Исходный текст:
····················
Проверив, что первоначальный вчерашний список цел, направляюсь домой...
К 9 часам с корзинкой в руках вернулся в очередь. Народ толпился у входной двери на передачу... Длинный извилистый ряд угрюмых съежившихся от холода человеческих фигур. Одни молчаливо одиноко стоят, о чем то думая и судя по выражению их лиц думы их не веселые.
Другие, образовав небольшой круг, слушают рассказывающих о своем горе...
····················
Исходные данные:

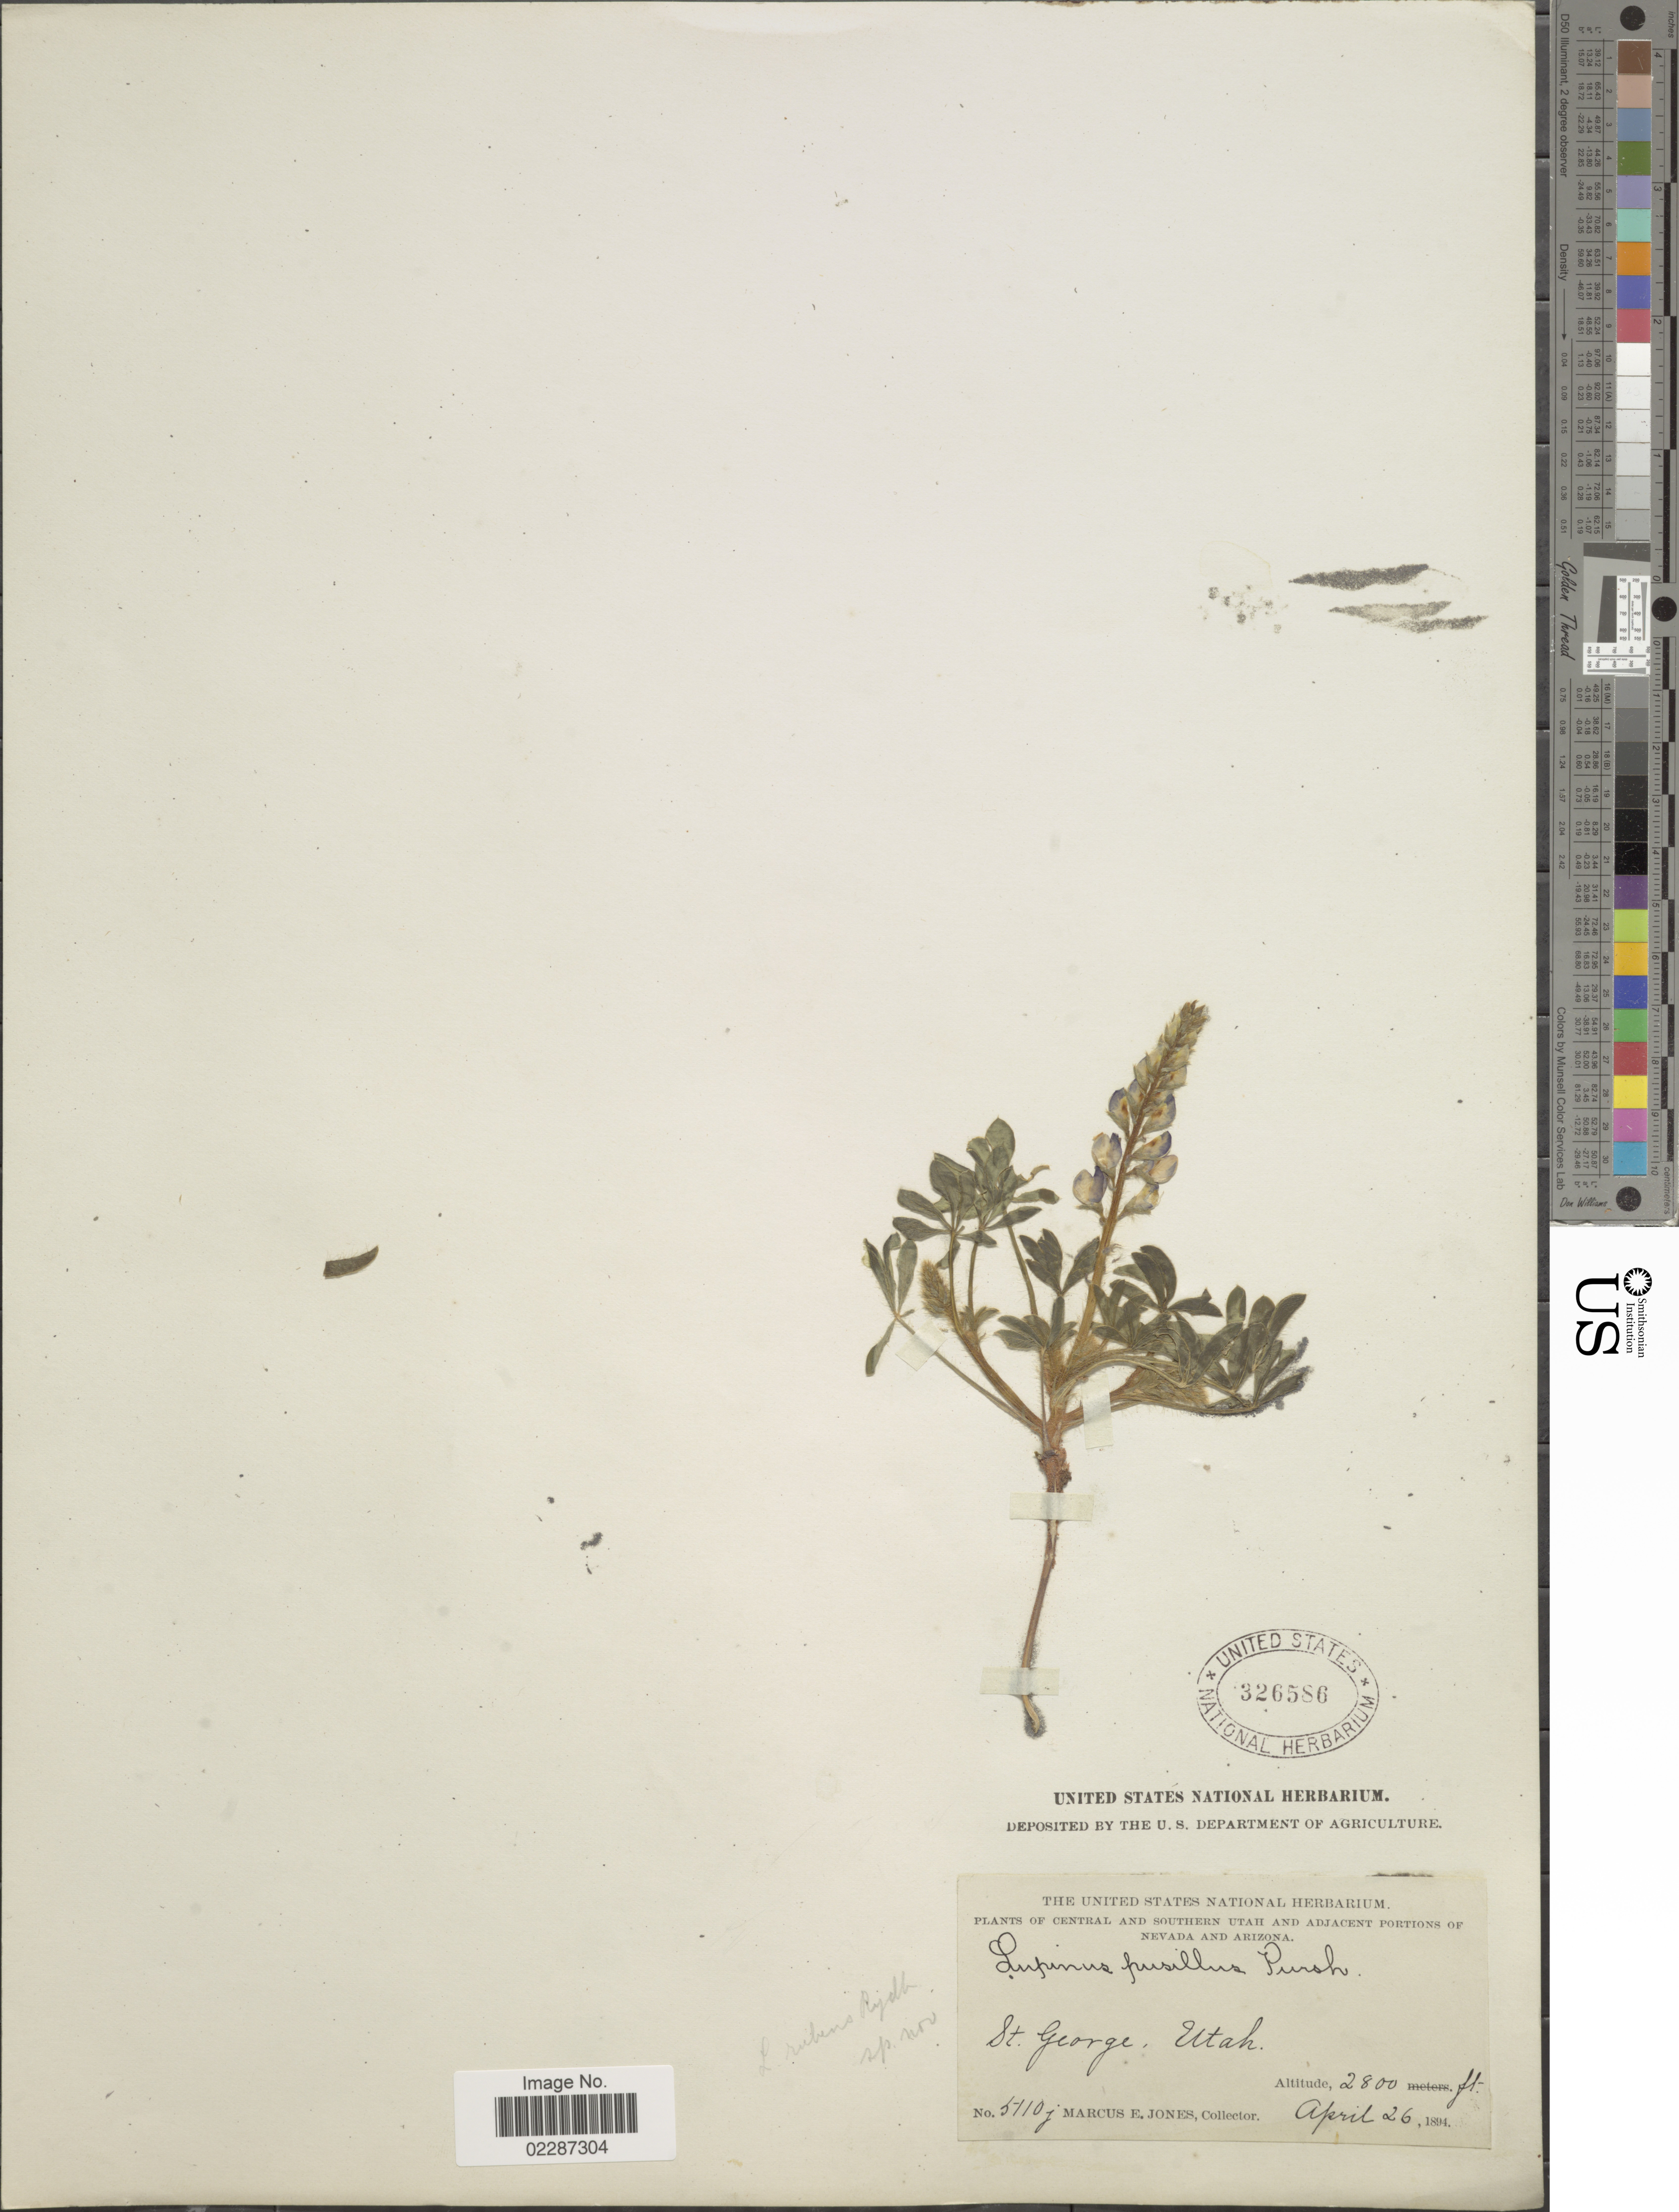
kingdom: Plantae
····················
Задание 1:
Ответьте по исходному тексту:
(а) Что рассказчик проверил, прежде чем направиться домой?
(б) К какому часу и с чем в руках рассказчик вернулся в очередь?
(в) Что делают те, кто образовал небольшой круг?
Задание 2:
Перепишите дословно часть исходного текста от «К 9 часам с» до «их не веселые.».

Решение 1:
(а) Что первоначальный вчерашний список цел.
(б) К 9 часам, с корзинкой в руках.
(в) Слушают рассказывающих о своем горе.

Решение 2:
К 9 часам с корзинкой в руках вернулся в очередь. Народ толпился у входной двери на передачу... Длинный извилистый ряд угрюмых съежившихся от холода человеческих фигур. Одни молчаливо одиноко стоят, о чем то думая и судя по выражению их лиц думы их не веселые.